The other thing it often does is when you ask for something like that and you don't do it every day, they don't wanna be the boy cried wolf. But when you ask for that, it sometimes there's a smack in the head of the other board members to sober them up and maybe they realize. Hey, maybe we're, we are going in the wrong direction here.
But finally, I think bottom line is this is all common sense.
It's not rocket science. In the end board members probably know most times when they're doing the right thing and most times when they're doing the wrong thing, and why they're doing the wrong thing, when they're doing the wrong thing. If you have any doubt, if you're doing the wrong thing, then pick up the phone or email your attorney, your managing agent, and I'm sure they'll set you in the right direction.
Bill Morris: Eric Goidel, that was a wonderful little primer on the Business Judgment Rule, its strengths and weaknesses and how boards should proceed. Thank you so much, Eric.
Eric Goidel: Bill, nice talking to you again.

Eric Goidel, Senior Partner, Borah, Goldstein, Altschuler, Nahins & Goidel

Degrees of exposure. The business judgment rule covers two categories: contractual issues relating to governing documents like bylaws and house rules, and societal or governmental issues such as discrimination claims or violations of laws and regulations. Boards generally have more protection with the first category, while the second leaves them more exposed. Directors & Officers insurance covers board members on virtually all of these types of claims, but only up to a point. That’s because the duty to defend means the insurance company almost always has to provide an attorney if you’re sued; but if you lose, it may not be writing a check.

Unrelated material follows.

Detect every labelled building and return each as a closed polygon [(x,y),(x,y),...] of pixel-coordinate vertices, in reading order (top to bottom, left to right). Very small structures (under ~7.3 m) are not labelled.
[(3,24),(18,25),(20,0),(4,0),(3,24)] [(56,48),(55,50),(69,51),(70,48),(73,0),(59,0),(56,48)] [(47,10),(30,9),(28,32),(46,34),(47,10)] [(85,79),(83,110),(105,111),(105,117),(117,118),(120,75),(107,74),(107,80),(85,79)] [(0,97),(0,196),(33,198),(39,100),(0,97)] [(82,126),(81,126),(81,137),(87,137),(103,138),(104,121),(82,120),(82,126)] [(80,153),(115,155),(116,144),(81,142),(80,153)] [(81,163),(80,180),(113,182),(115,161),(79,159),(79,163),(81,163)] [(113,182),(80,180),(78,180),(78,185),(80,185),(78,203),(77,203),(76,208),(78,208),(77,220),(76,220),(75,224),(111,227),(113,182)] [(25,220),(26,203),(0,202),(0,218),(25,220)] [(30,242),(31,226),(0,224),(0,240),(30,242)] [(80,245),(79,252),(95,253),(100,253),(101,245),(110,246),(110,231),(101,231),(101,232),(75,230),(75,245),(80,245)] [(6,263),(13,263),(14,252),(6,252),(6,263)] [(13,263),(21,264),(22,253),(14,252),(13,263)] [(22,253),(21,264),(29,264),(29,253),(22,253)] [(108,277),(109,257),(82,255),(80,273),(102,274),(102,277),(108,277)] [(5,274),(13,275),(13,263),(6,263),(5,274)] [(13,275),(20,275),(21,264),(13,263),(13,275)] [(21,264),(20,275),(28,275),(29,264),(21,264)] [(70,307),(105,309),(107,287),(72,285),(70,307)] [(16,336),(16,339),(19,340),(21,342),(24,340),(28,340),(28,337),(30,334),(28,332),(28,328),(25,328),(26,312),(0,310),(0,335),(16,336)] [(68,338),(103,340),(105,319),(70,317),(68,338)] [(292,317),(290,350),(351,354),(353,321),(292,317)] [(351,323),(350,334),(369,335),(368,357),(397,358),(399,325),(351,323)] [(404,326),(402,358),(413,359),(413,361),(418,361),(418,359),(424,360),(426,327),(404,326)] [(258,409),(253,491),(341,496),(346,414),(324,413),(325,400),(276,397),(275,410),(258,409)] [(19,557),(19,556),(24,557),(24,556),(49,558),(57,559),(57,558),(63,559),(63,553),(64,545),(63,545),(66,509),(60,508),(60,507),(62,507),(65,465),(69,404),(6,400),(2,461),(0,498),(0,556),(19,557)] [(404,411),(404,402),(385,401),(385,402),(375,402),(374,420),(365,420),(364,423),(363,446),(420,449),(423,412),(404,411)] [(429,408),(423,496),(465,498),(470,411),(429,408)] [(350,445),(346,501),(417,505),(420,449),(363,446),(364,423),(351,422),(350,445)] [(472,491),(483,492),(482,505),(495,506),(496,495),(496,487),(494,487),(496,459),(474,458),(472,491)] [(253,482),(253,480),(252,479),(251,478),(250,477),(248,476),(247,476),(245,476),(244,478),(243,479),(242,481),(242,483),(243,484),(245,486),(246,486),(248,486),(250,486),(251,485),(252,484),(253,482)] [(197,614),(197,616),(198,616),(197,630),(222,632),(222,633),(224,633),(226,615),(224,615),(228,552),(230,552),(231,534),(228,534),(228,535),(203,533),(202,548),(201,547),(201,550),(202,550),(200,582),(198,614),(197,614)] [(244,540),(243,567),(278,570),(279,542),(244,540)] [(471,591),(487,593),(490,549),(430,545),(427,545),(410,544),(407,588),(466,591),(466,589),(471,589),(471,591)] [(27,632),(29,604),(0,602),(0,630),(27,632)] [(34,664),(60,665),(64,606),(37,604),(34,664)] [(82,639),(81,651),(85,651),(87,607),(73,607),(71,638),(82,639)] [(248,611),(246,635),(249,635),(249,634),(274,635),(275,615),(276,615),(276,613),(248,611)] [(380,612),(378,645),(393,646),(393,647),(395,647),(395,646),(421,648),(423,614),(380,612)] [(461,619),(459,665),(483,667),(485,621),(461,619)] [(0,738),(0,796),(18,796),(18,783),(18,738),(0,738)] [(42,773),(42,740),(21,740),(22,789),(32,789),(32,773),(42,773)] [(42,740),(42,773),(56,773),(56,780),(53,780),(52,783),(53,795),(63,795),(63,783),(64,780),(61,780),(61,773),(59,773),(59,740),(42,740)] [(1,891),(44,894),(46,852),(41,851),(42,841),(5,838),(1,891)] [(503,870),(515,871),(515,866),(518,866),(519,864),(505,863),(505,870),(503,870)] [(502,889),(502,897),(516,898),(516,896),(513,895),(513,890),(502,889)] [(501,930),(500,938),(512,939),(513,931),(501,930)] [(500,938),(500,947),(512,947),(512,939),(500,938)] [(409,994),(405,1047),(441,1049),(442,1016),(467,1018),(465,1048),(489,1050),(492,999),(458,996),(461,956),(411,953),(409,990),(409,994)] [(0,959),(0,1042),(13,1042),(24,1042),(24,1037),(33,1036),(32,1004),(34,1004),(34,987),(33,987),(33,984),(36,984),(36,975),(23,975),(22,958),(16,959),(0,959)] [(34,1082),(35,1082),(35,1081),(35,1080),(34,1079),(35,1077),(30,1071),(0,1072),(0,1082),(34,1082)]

Security measures. That’s one reason you have to make sure that your bylaws have been updated to provide the broadest coverage and indemnification for directors and officers. Boards also need to adopt clear policies on sales, subletting, disabilities and so forth, and then follow them religiously and consistently. Doing that will give the court something to hang its hat on, so to speak, in terms of applying the business judgment rule. And it almost goes without saying that you should rely on the advice of your attorney, accountant, managing agent, engineers and other professionals. 

Added protection. If while on the board you think a decision looks like it’s going off the rails, request a roll-call vote so you and others can voice dissenting opinions. Sometimes that’s all that’s needed to make people realize. “Hey, we might be headed in the wrong direction here.” By calling for the vote the minutes will reflect that you didn’t agree, and if the board is sued collectively or individually, you will be able to remove yourself from the suit because you did not vote for the decision in question.